## EXTRACTED TEXT
Dr. Ab AbercrombieDepressed Man

“As far as the east is from the west,
So far has He removed our transgressions from us” (Ps 103:12).

Here King David records a truly remarkable promise of God. Once we are His children we are forever covered in the security of His forgiveness and mercy.

As humans it is hard for us to fathom such a complete separation from sin. But according to God’s Word, once our sins are confessed before the Lord, they are literally forgotten. If our confession and devotion to Jesus is genuine, then eternity with Him is assured and no act or person can ever take us from His presence. Jesus said,

“My sheep hear My voice, and I know them, and they follow Me; and I give eternal life to them, and they will never perish; and no one will snatch them out of My hand” (Jn 10:27-28).

As followers of Christ, we can find great comfort in our Savior’s words. But we must be mindful of the fact that forgiveness, mercy, and salvation are terms dealing with eternity. In other words, our sins and transgressions have been made clean by the blood of Jesus and we now are saved from the condemnation of hell. As Paul wrote:

Therefore there is now no condemnation for those who are in Christ Jesus (Rom 8:1).

## EXERCISES
**a)** In the devotional on God's forgiveness, what reason is given for followers of Christ now being saved from the condemnation of hell? Answer in one to three sentences.
**b)** Answer these questions from the devotional on God's forgiveness, one line each:
(i) Which psalm and verse does it quote at the start?
(ii) What does it say happens to sins once they are confessed before the Lord?
(iii) Who does it say wrote the line quoted from Romans?
**c)** Write out the part of the devotional on God's forgiveness between "As followers of" and "Jesus (Rom 8:1).", inclusive.

## RECORD SET
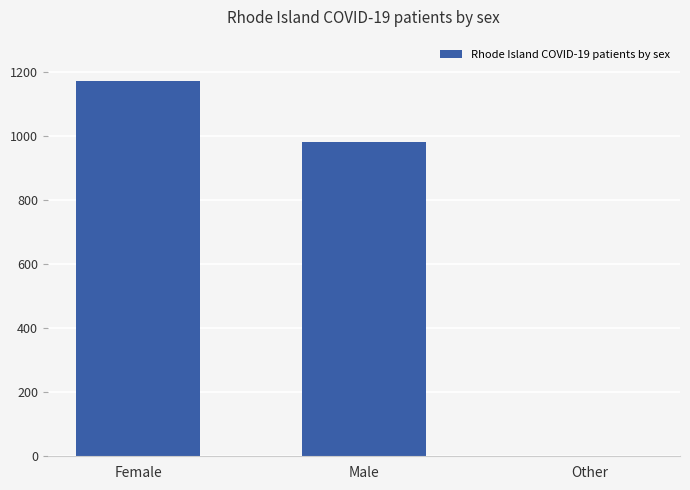

How many series are shown in this chart?

1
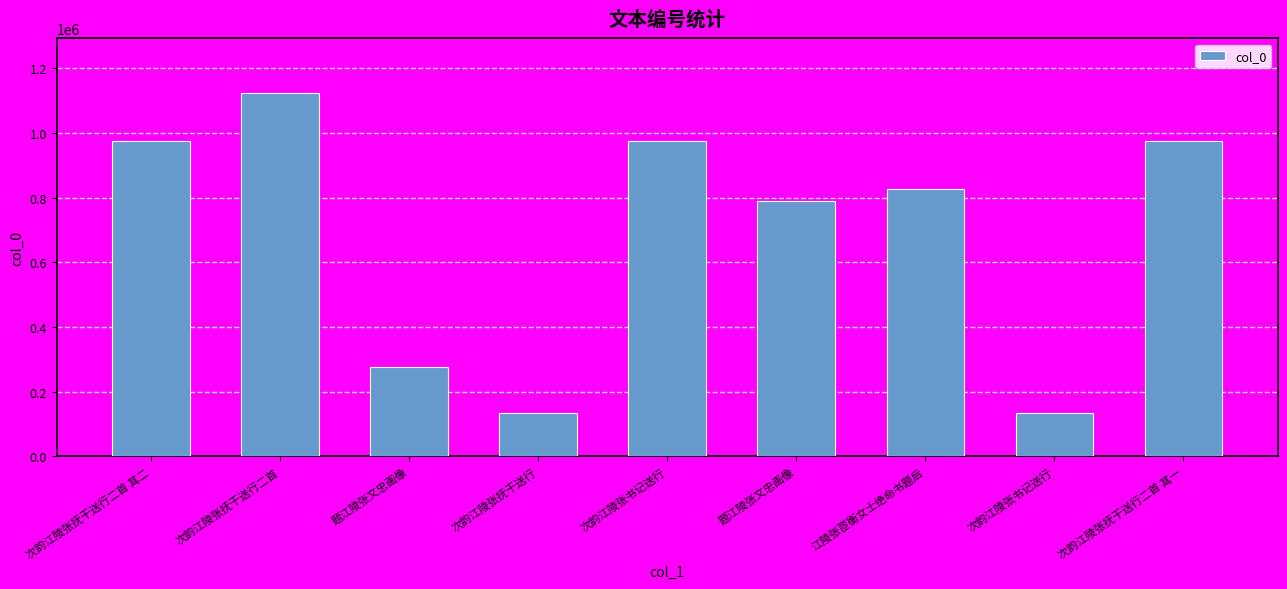

Are the bars grouped side by side (vs. stacked)?

No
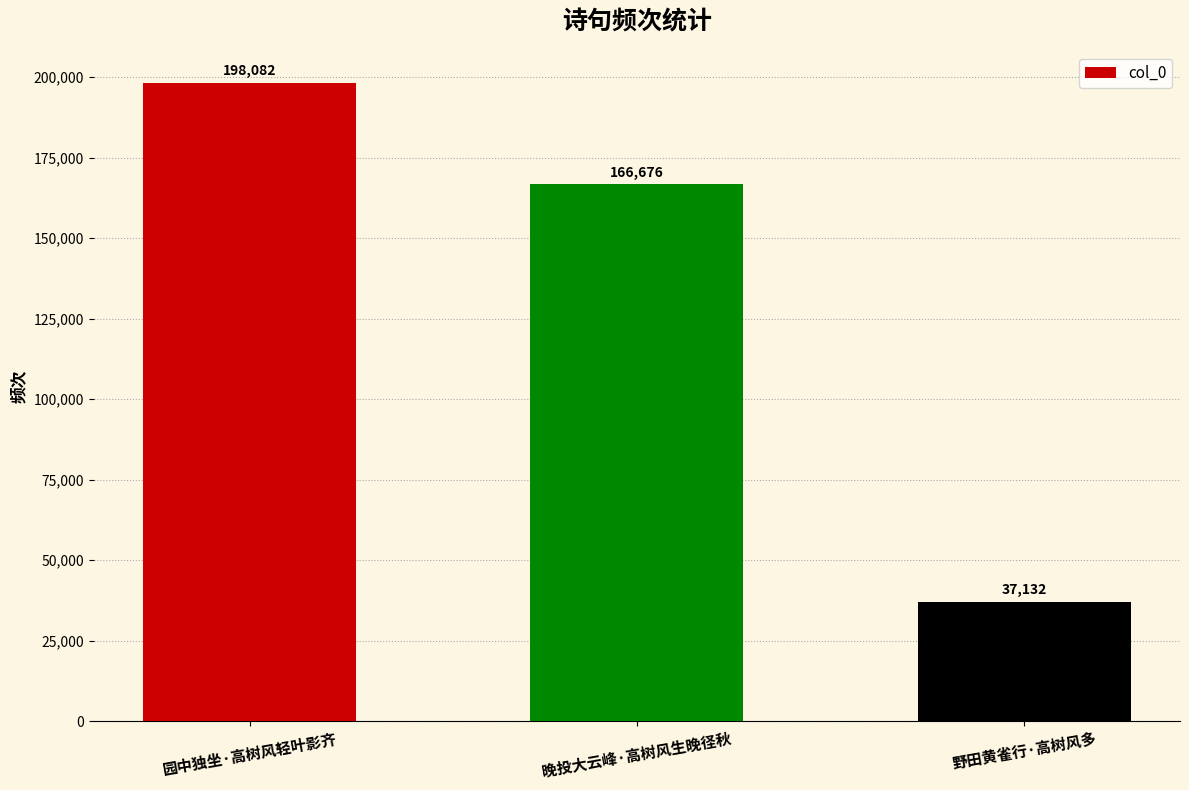

Between 野田黄雀行·高树风多 and 晚投大云峰·高树风生晚径秋, which is larger?

晚投大云峰·高树风生晚径秋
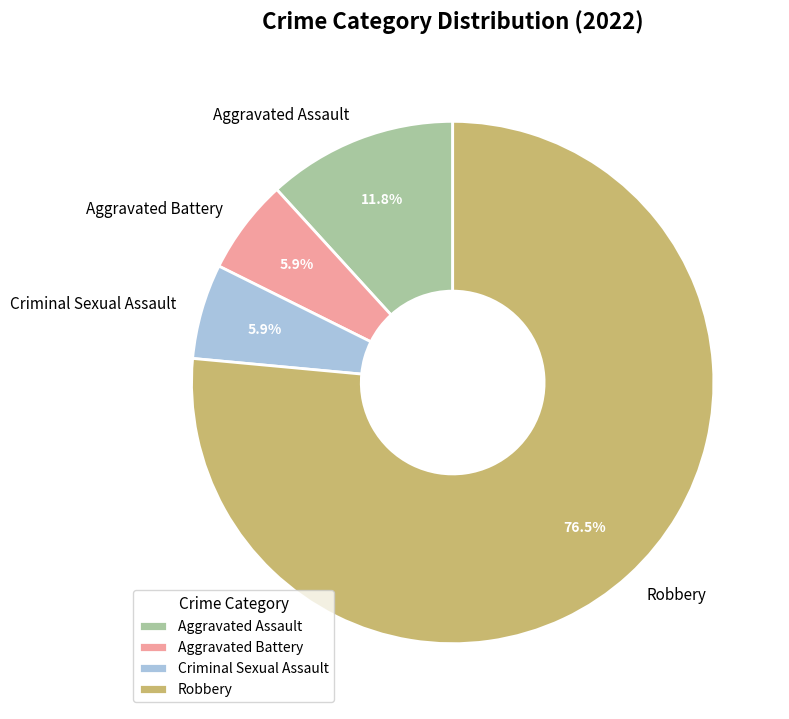

Count the number of slices in the pie.

4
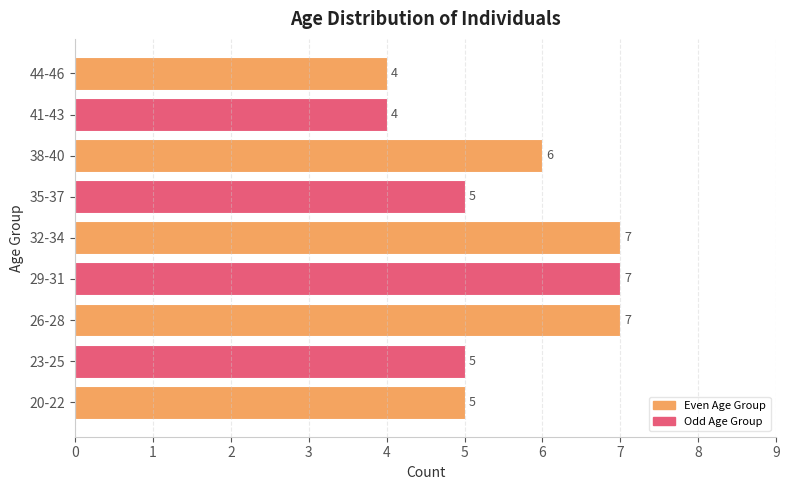

How many bars are there in total?

9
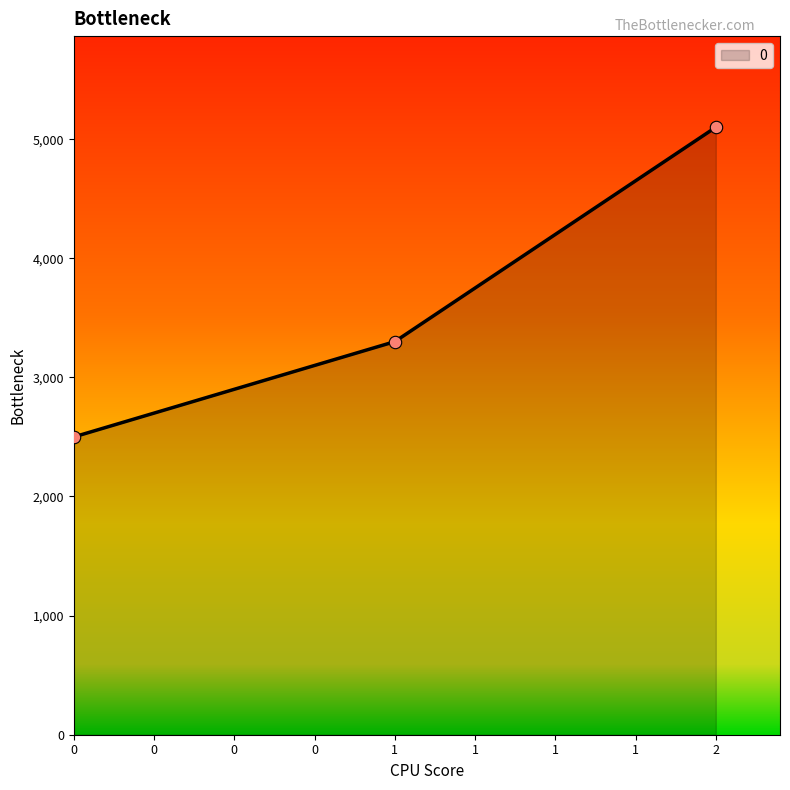

What is the change in value from 1 to 2?

+1800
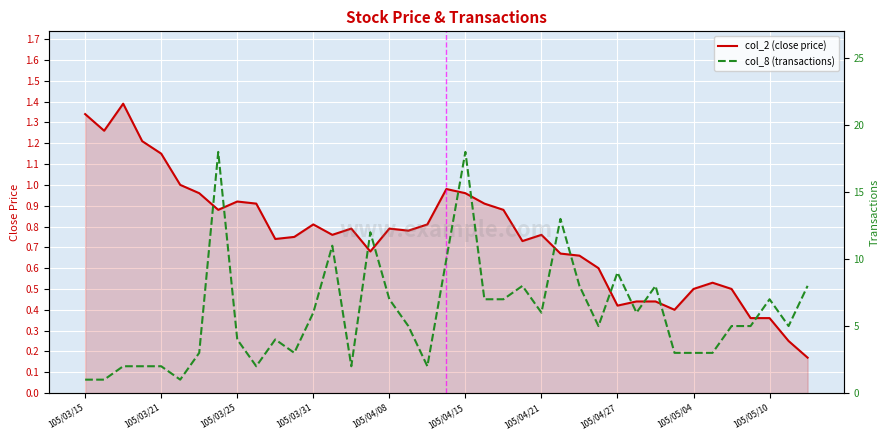

After their last crossing, which series has the higher values: col_2 (close price) or col_8 (transactions)?

col_8 (transactions)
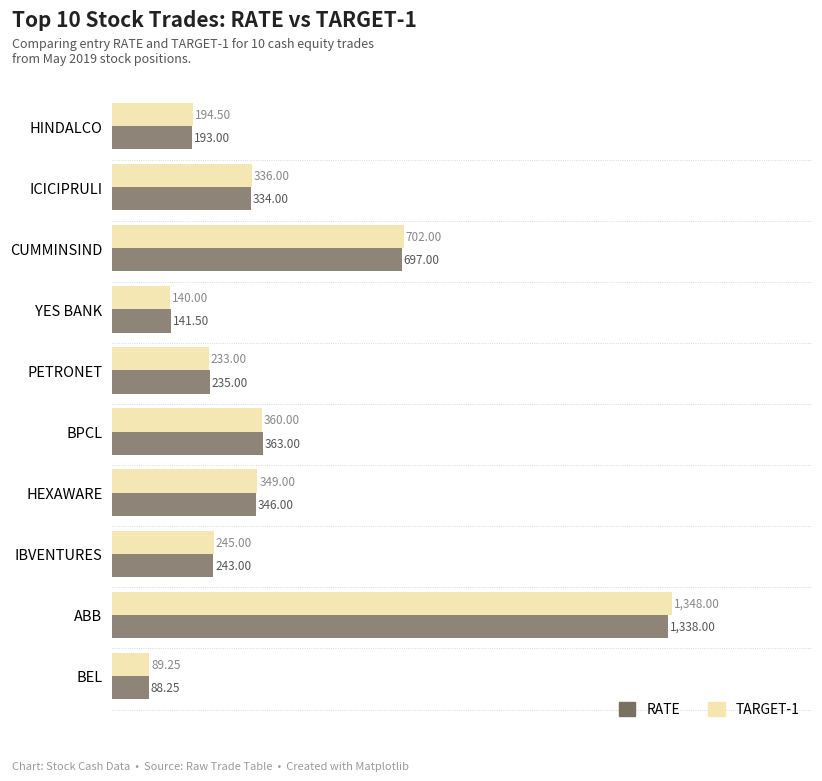

Which category has the lowest value across all series?

BEL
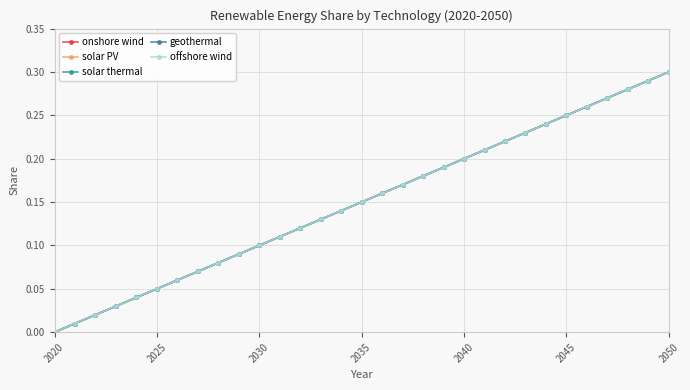

Does the chart have visible grid lines?

Yes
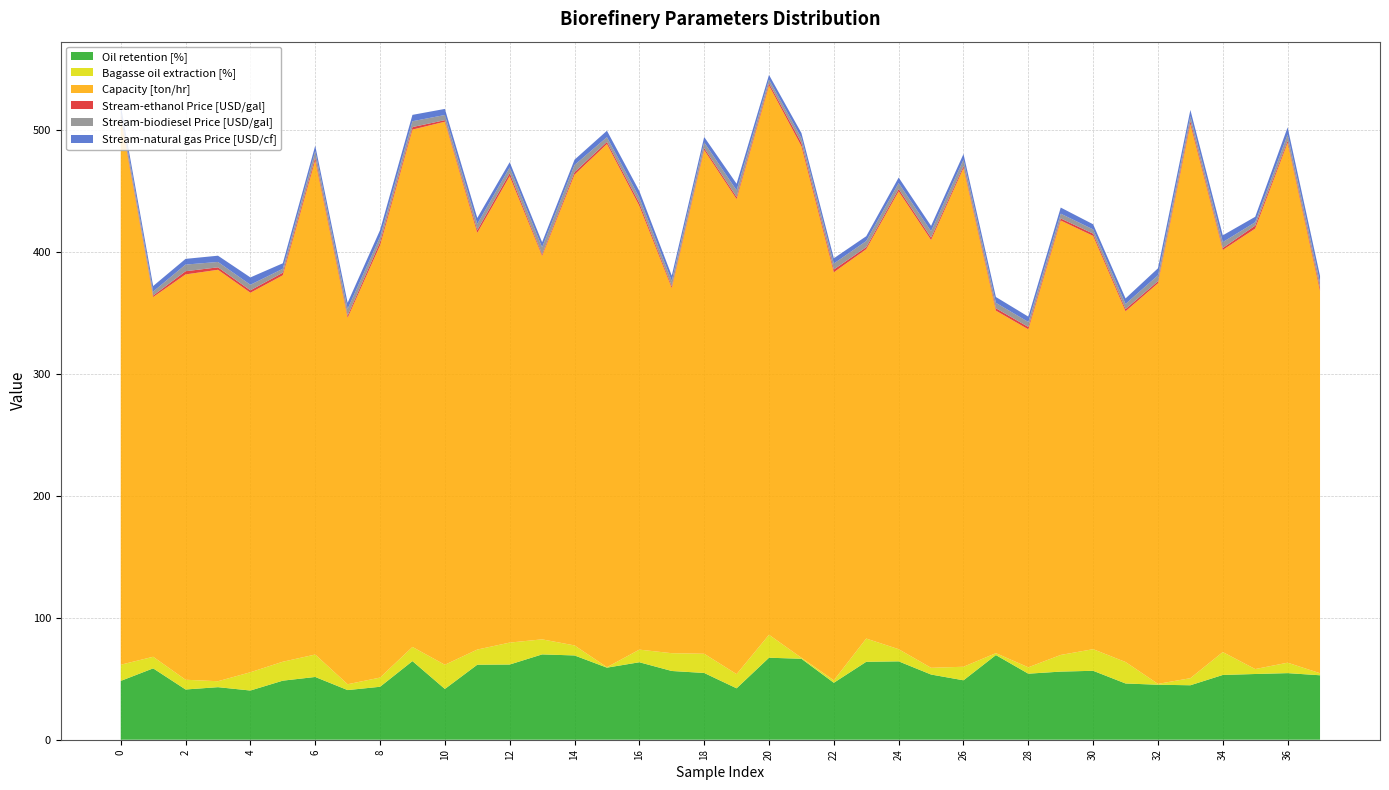

Reading left to right, what are all the values shown in this chart?

Oil retention [%]: 0=48.2	1=58.5	2=41.2	3=43.1	4=40.3	5=48.4	6=51.5	7=40.7	8=43.4	9=64.5	10=41.6	11=61.5	12=61.7	13=70.0	14=69.1	15=59.1	16=63.5	17=56.4	18=54.7	19=42.2	20=67.2	21=66.4	22=46.7	23=63.9	24=64.3	25=53.5	26=48.7	27=69.4	28=54.2	29=55.9	30=56.5	31=46.1	32=45.1	33=44.7	34=53.1	35=53.9	36=54.6	37=52.9
Bagasse oil extraction [%]: 0=13.3	1=9.5	2=8.0	3=4.9	4=15.0	5=15.5	6=18.4	7=4.8	8=7.5	9=11.6	10=19.8	11=12.4	12=18.0	13=12.3	14=8.2	15=0.4	16=10.4	17=14.6	18=15.7	19=11.6	20=18.8	21=0.8	22=2.0	23=19.0	24=10.0	25=5.5	26=11.1	27=1.6	28=5.2	29=13.7	30=17.7	31=17.6	32=0.7	33=5.8	34=18.8	35=4.0	36=8.6	37=1.7
Capacity [ton/hr]: 0=448.2	1=295.0	2=332.4	3=337.4	4=311.2	5=316.9	6=405.3	7=300.5	8=354.4	9=424.2	10=445.3	11=341.6	12=382.5	13=314.4	14=386.1	15=429.0	16=363.8	17=299.4	18=413.1	19=389.5	20=450.4	21=419.5	22=334.6	23=319.3	24=375.4	25=350.8	26=408.9	27=280.9	28=277.1	29=356.2	30=338.9	31=287.6	32=328.5	33=454.3	34=329.8	35=361.2	36=426.3	37=313.4
Stream-ethanol Price [USD/gal]: 0=1.5	1=1.2	2=2.6	3=2.0	4=2.0	5=2.1	6=2.4	7=1.8	8=2.7	9=2.1	10=1.3	11=2.3	12=2.5	13=1.3	14=2.0	15=1.7	16=2.4	17=1.5	18=1.6	19=1.8	20=1.8	21=2.7	22=2.2	23=1.6	24=1.9	25=2.0	26=1.7	27=1.9	28=1.9	29=1.7	30=1.8	31=1.8	32=1.6	33=2.4	34=1.6	35=2.4	36=1.7	37=2.5
Stream-biodiesel Price [USD/gal]: 0=4.3	1=3.3	2=5.5	3=4.4	4=4.6	5=3.2	6=5.1	7=5.5	8=4.3	9=4.8	10=4.2	11=5.1	12=4.7	13=5.8	14=5.9	15=3.9	16=4.5	17=4.4	18=4.7	19=5.4	20=3.1	21=4.0	22=4.9	23=5.0	24=4.9	25=5.3	26=5.2	27=4.5	28=4.1	29=3.9	30=3.5	31=4.2	32=4.9	33=4.2	34=4.8	35=2.8	36=5.2	37=4.3
Stream-natural gas Price [USD/cf]: 0=4.6	1=4.6	2=4.7	3=5.1	4=6.0	5=4.5	6=4.5	7=5.1	8=5.5	9=5.2	10=5.0	11=4.9	12=4.3	13=4.2	14=4.3	15=5.3	16=5.3	17=4.3	18=4.4	19=5.4	20=3.8	21=4.1	22=4.3	23=3.9	24=4.5	25=4.4	26=4.7	27=4.8	28=4.4	29=5.0	30=4.2	31=4.5	32=5.7	33=5.0	34=5.6	35=4.5	36=5.9	37=5.6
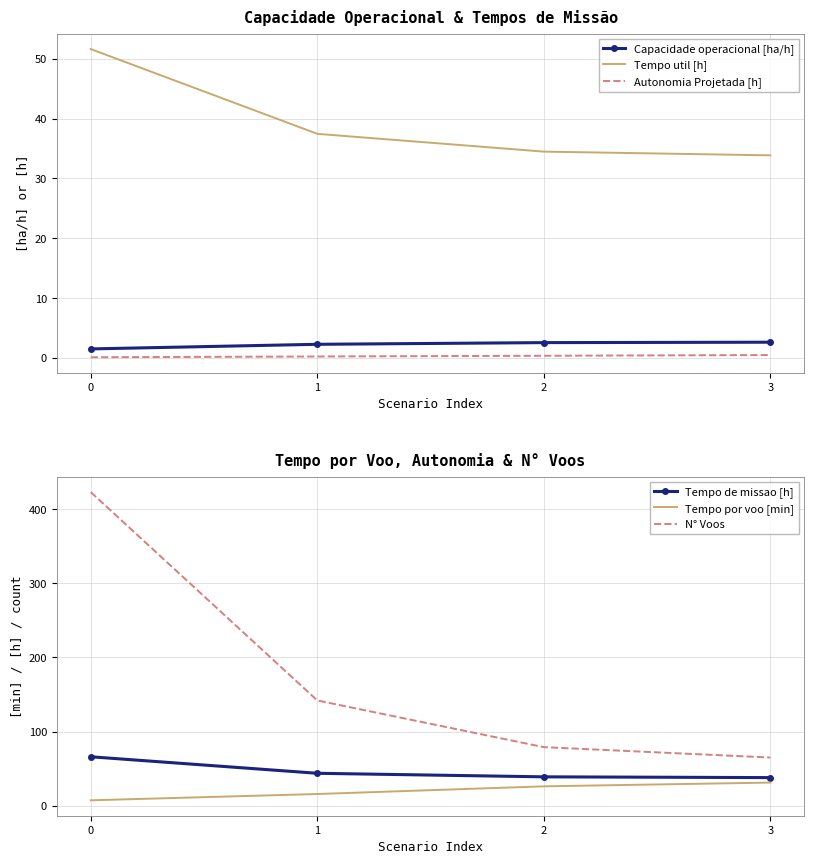

List the labels in order of N° Voos value, smallest first.

3, 2, 1, 0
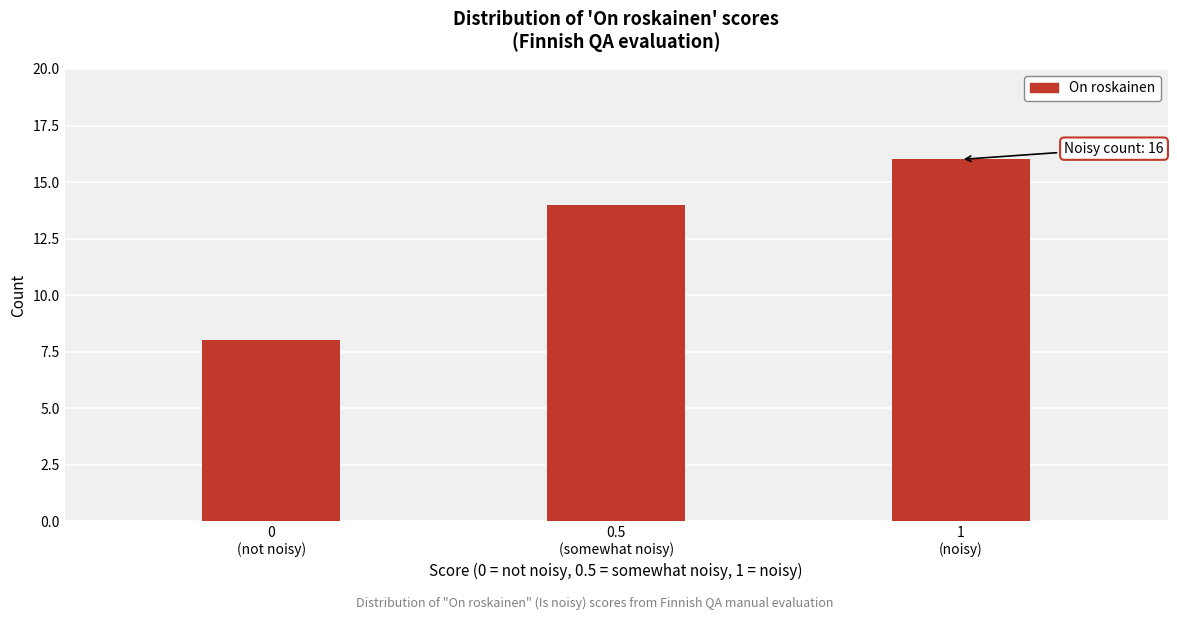

Reading right to left, what are all the values shown in this chart?

16	14	8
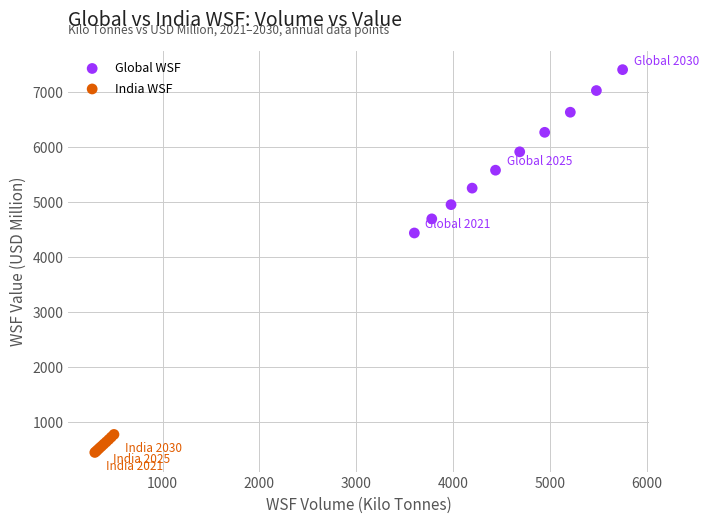

Which series has the largest Y range (max minus min)?

Global WSF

## ANSWERS BY TASK
**a)** The devotional says that the sins and transgressions of Christ's followers have been made clean by the blood of Jesus. For that reason they are now saved from the condemnation of hell.

**b)**
(i) Psalm 103:12
(ii) They are literally forgotten.
(iii) Paul

**c)**
As followers of Christ, we can find great comfort in our Savior’s words. But we must be mindful of the fact that forgiveness, mercy, and salvation are terms dealing with eternity. In other words, our sins and transgressions have been made clean by the blood of Jesus and we now are saved from the condemnation of hell. As Paul wrote:

Therefore there is now no condemnation for those who are in Christ Jesus (Rom 8:1).